On December 8, the French city of Lyon’s St Jean Cathedral is dressed in light.
It marks the start of a procession which lies at the heart of what is known locally as the “Fete des Lumieres” or Festival of Light.
The annual celebration dates back to 1852 and is essentially a religious one.
Cardinal Philippe Barbarin, the Archbishop of Lyon, explained the highlight for him.
“It is the festival of light in Lyon so everyone puts candles in their windows in honour of our Lady of Fourviere and now we are going up from the cathedral to the basilica with the statue of the Virgin. It is a moment of joy for everyone.”
Although some people think the candles are a tradition linked to a time when Lyon was threatened by the plague, the truth of the matter is more to do with the inauguration of a new statue of Mary.
Over 150 years ago, the ceremony presenting the religious icon was hampered by bad weather and locals looked round for something to lighten the mood.

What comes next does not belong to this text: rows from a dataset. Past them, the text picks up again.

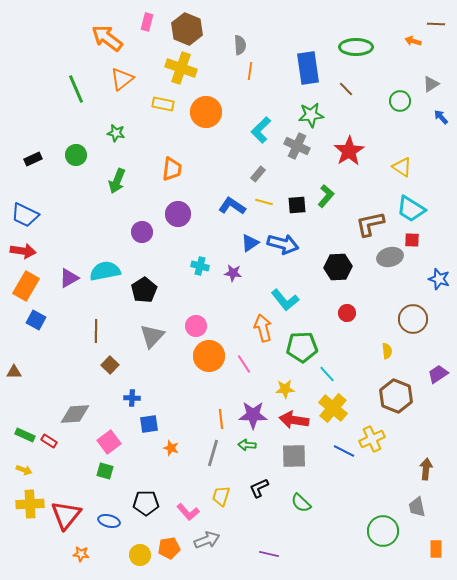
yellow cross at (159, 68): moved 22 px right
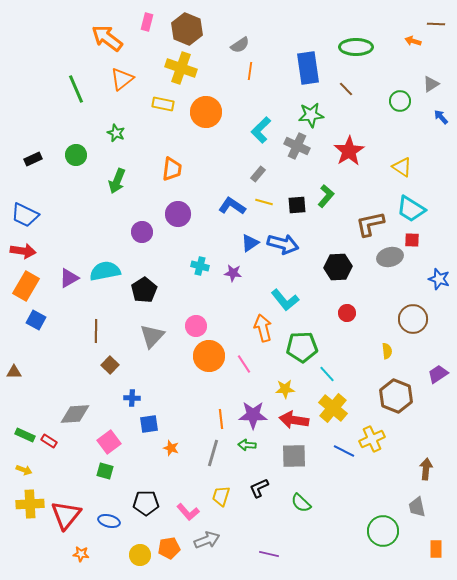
gray semicircle at (240, 45): rotated 60 degrees clockwise
green star at (116, 133): rotated 12 degrees clockwise
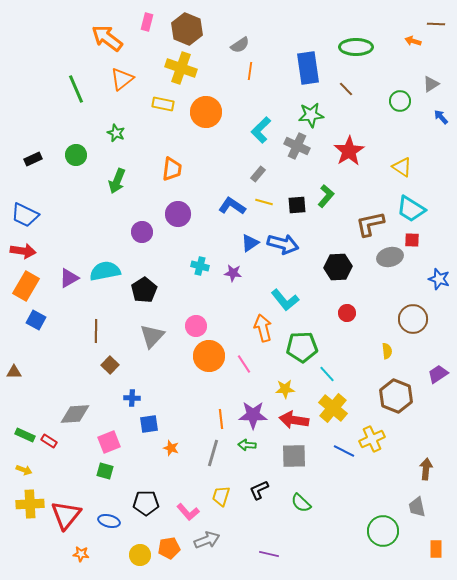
pink square at (109, 442): rotated 15 degrees clockwise
black L-shape at (259, 488): moved 2 px down
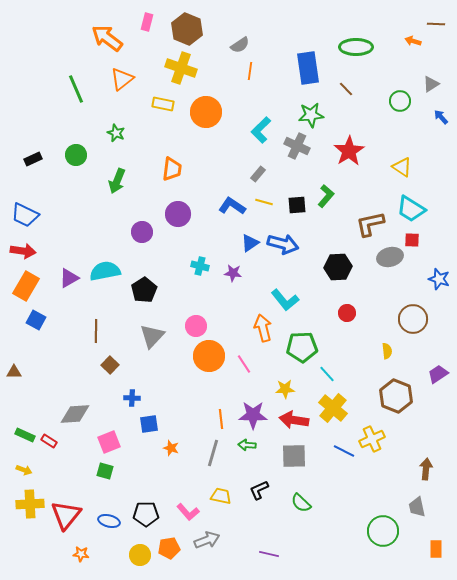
yellow trapezoid at (221, 496): rotated 85 degrees clockwise
black pentagon at (146, 503): moved 11 px down
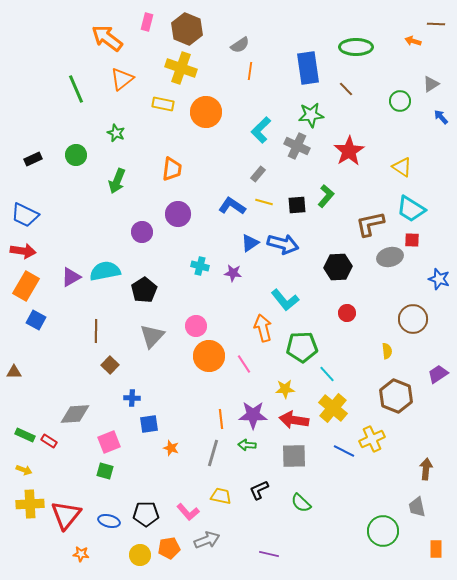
purple triangle at (69, 278): moved 2 px right, 1 px up
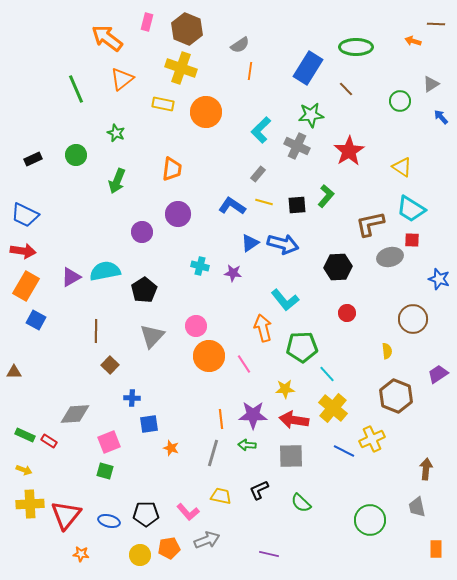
blue rectangle at (308, 68): rotated 40 degrees clockwise
gray square at (294, 456): moved 3 px left
green circle at (383, 531): moved 13 px left, 11 px up
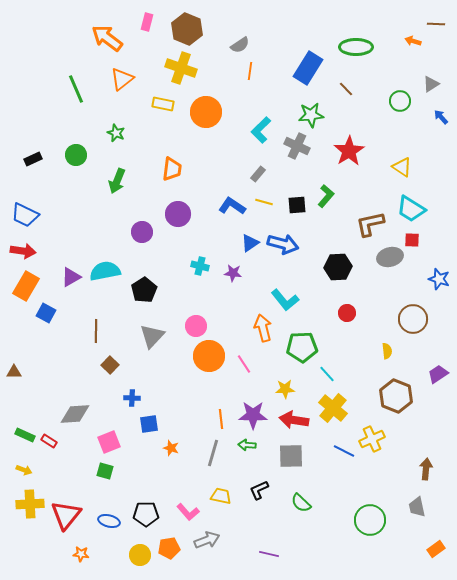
blue square at (36, 320): moved 10 px right, 7 px up
orange rectangle at (436, 549): rotated 54 degrees clockwise
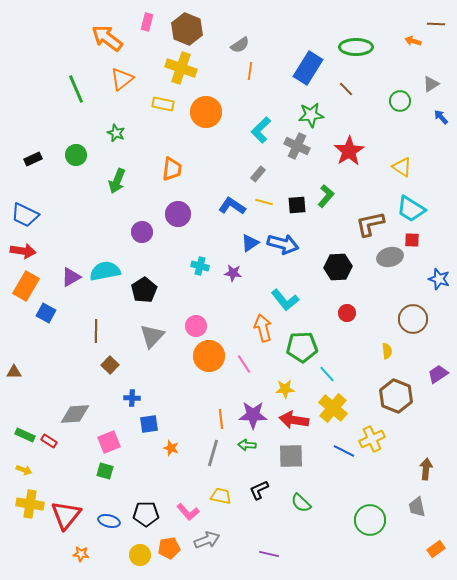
yellow cross at (30, 504): rotated 12 degrees clockwise
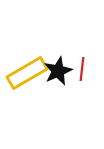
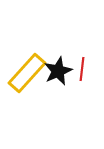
yellow rectangle: rotated 18 degrees counterclockwise
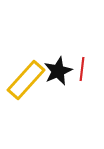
yellow rectangle: moved 1 px left, 7 px down
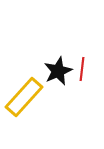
yellow rectangle: moved 2 px left, 17 px down
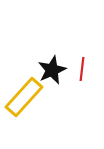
black star: moved 6 px left, 1 px up
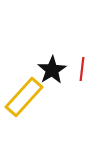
black star: rotated 8 degrees counterclockwise
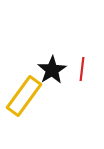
yellow rectangle: moved 1 px up; rotated 6 degrees counterclockwise
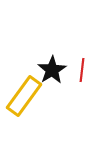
red line: moved 1 px down
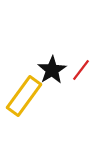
red line: moved 1 px left; rotated 30 degrees clockwise
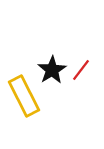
yellow rectangle: rotated 63 degrees counterclockwise
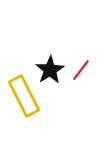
black star: moved 2 px left
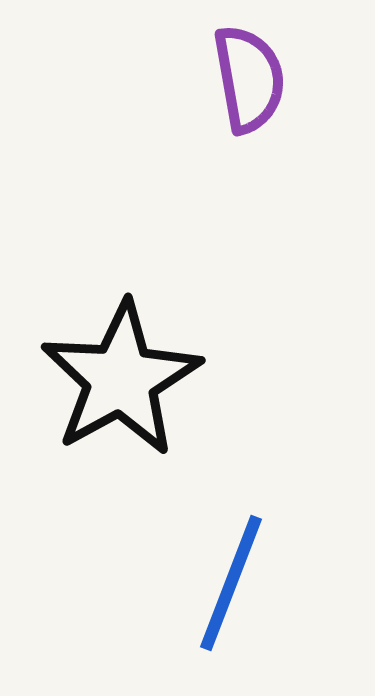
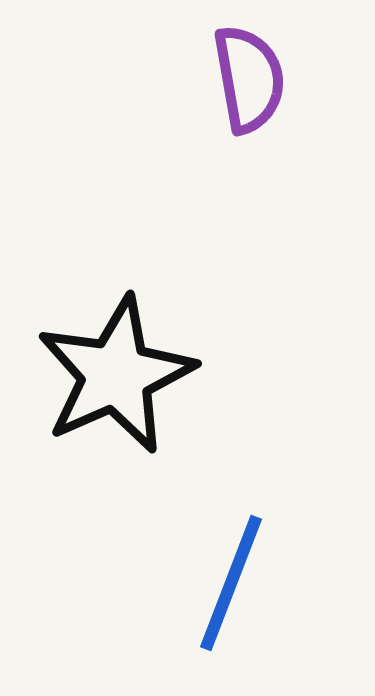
black star: moved 5 px left, 4 px up; rotated 5 degrees clockwise
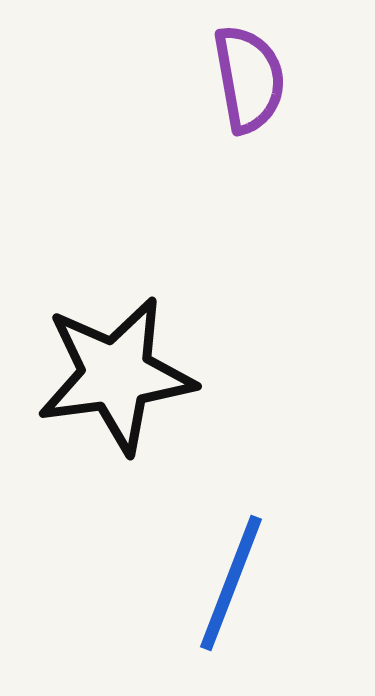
black star: rotated 16 degrees clockwise
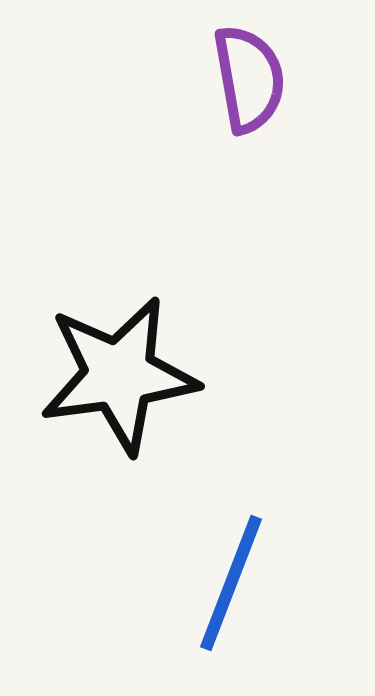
black star: moved 3 px right
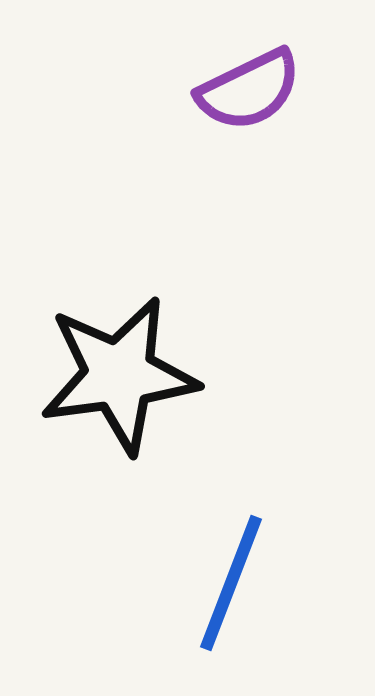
purple semicircle: moved 11 px down; rotated 74 degrees clockwise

“Originally it took place in September, on September 8”, said one Lyon resident. “And following an exceptionally bad flood, it could not take place so it was moved to December and it became December 8 and on the day when it was moved, there was so much fog that they put the candles out to brighten things up.”
Since then the festival, which is now held over four days, has been added to by spectacular light shows.
By the end of it, four million visitors will have experienced 80 light projects – transforming the facades of some of Lyon’s most august buildings and filling the city’s squares and avenues.
All of which began with a simple candle.